Un policía me sujetó impidiéndome cometer mi primer asesinato.
—Seguirá buscando en la nada —Dionisio Osorio me dedico una mirada de condescendencia antes de despedirse, libre de cargos—. Piense en lo que le dije el primer día, no hay ninguna diferencia entre este universo y los que yo creé.
—El exceso de ciencia-ficción barata no es bueno para la salud mental —renegué a media voz.

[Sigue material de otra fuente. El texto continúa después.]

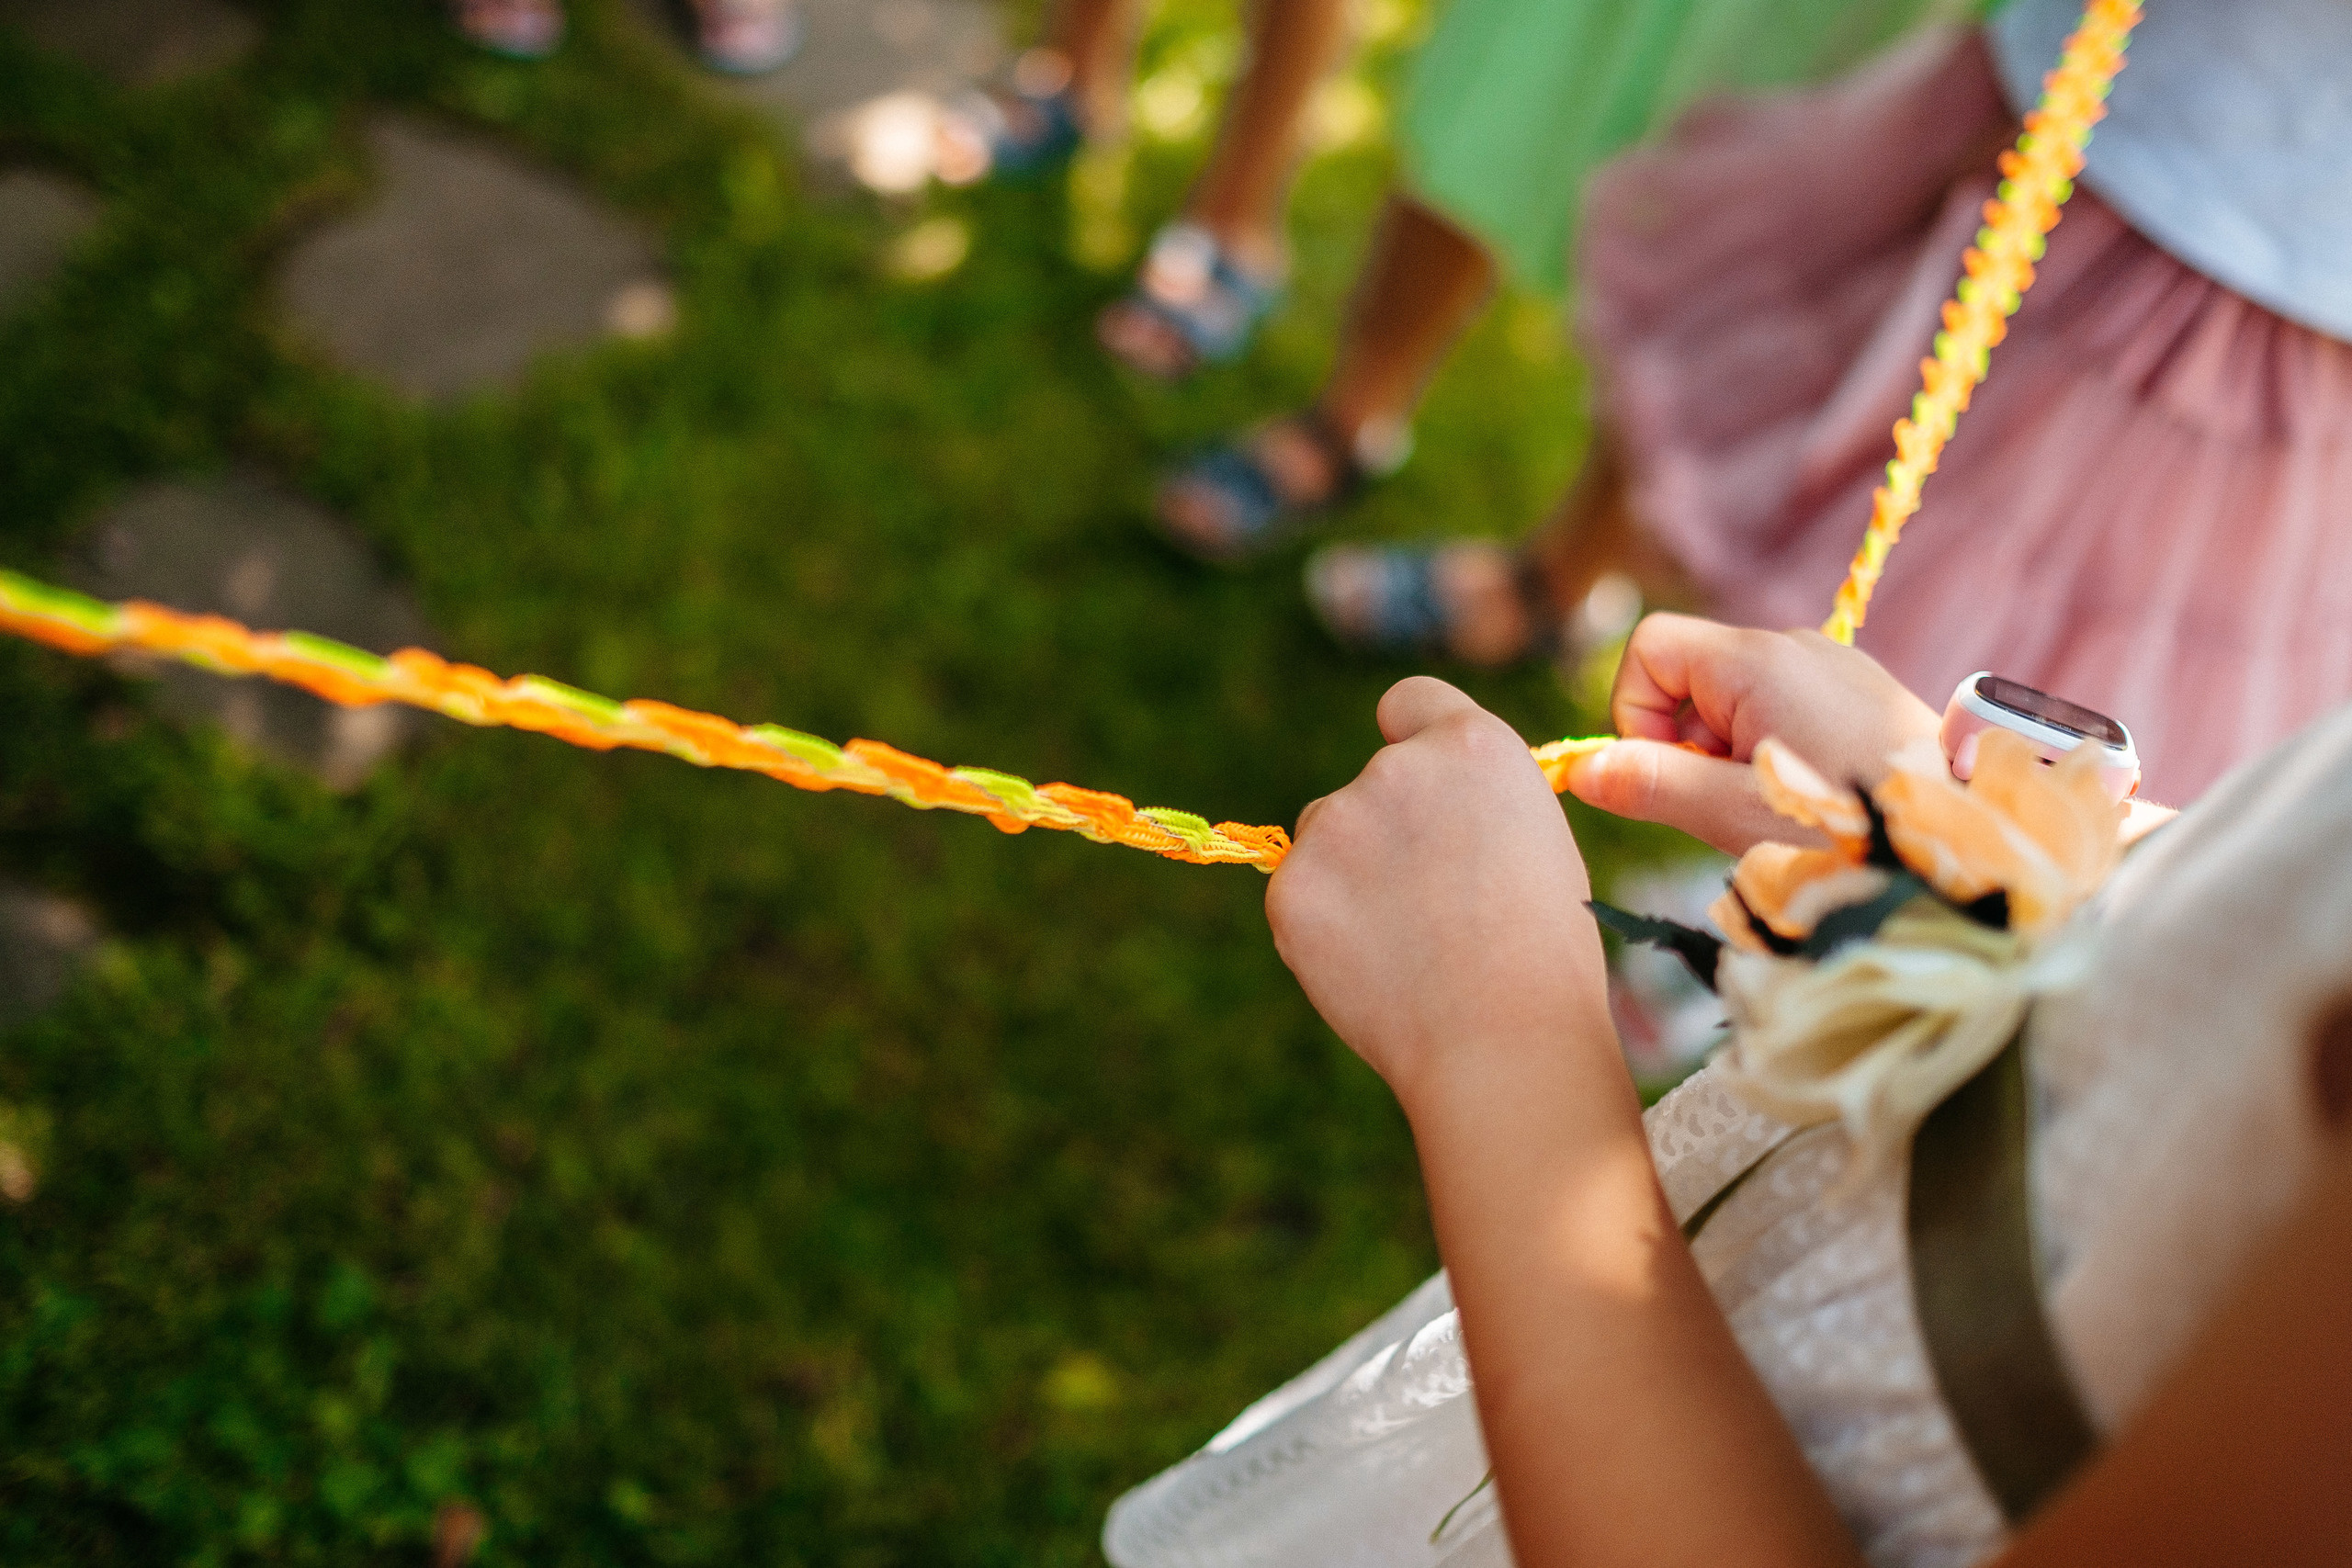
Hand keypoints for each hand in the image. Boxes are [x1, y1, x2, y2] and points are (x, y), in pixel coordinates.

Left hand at [1266, 678, 1610, 1109]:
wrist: (1502, 1039)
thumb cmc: (1542, 954)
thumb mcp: (1537, 839)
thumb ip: (1472, 801)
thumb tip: (1433, 806)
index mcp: (1472, 745)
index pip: (1408, 703)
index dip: (1412, 740)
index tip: (1418, 783)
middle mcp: (1396, 768)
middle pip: (1366, 786)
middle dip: (1384, 832)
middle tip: (1432, 907)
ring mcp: (1335, 825)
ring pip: (1326, 840)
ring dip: (1350, 876)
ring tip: (1411, 946)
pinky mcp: (1290, 886)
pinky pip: (1298, 895)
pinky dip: (1324, 928)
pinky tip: (1376, 969)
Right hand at [1563, 614, 1941, 853]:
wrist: (1968, 837)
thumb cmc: (1851, 824)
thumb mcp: (1736, 814)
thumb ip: (1652, 785)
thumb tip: (1580, 769)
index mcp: (1757, 661)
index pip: (1650, 647)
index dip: (1636, 711)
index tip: (1671, 775)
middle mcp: (1793, 646)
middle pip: (1690, 677)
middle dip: (1687, 743)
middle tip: (1729, 803)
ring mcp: (1830, 666)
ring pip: (1735, 700)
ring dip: (1730, 754)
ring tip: (1776, 805)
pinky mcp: (1858, 693)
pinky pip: (1782, 709)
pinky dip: (1771, 751)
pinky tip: (1810, 794)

—Sí —replicó y desapareció de mi vida para siempre.
* * *
Tardé tres años en rendirme, gastando casi todo mi dinero sin obtener otra cosa que una ambigua hipótesis que hablaba de dimensiones extra y fenómenos cuánticos de esos que nadie entiende, llegando a sugerir que nuestra sede ultrasegura era poco más que un parque público para alguien con los conocimientos necesarios. Tonterías sin sentido. Una parte de los beneficios asegurados en los bancos adecuados me permitieron escapar del aluvión de clientes cabreados y de la cárcel. Renuncié a mi identidad y vivo más o menos bien, sobrellevando la amenaza de ser descubierto, aunque la cirugía obra sus milagros. Podía haber sido peor y, maldita sea, mucho mejor. Qué le vamos a hacer, voy tirando y algunas tardes tumbado al sol recuerdo la última frase de Dionisio Osorio y sonrío conciliador mirando al cielo, por si acaso.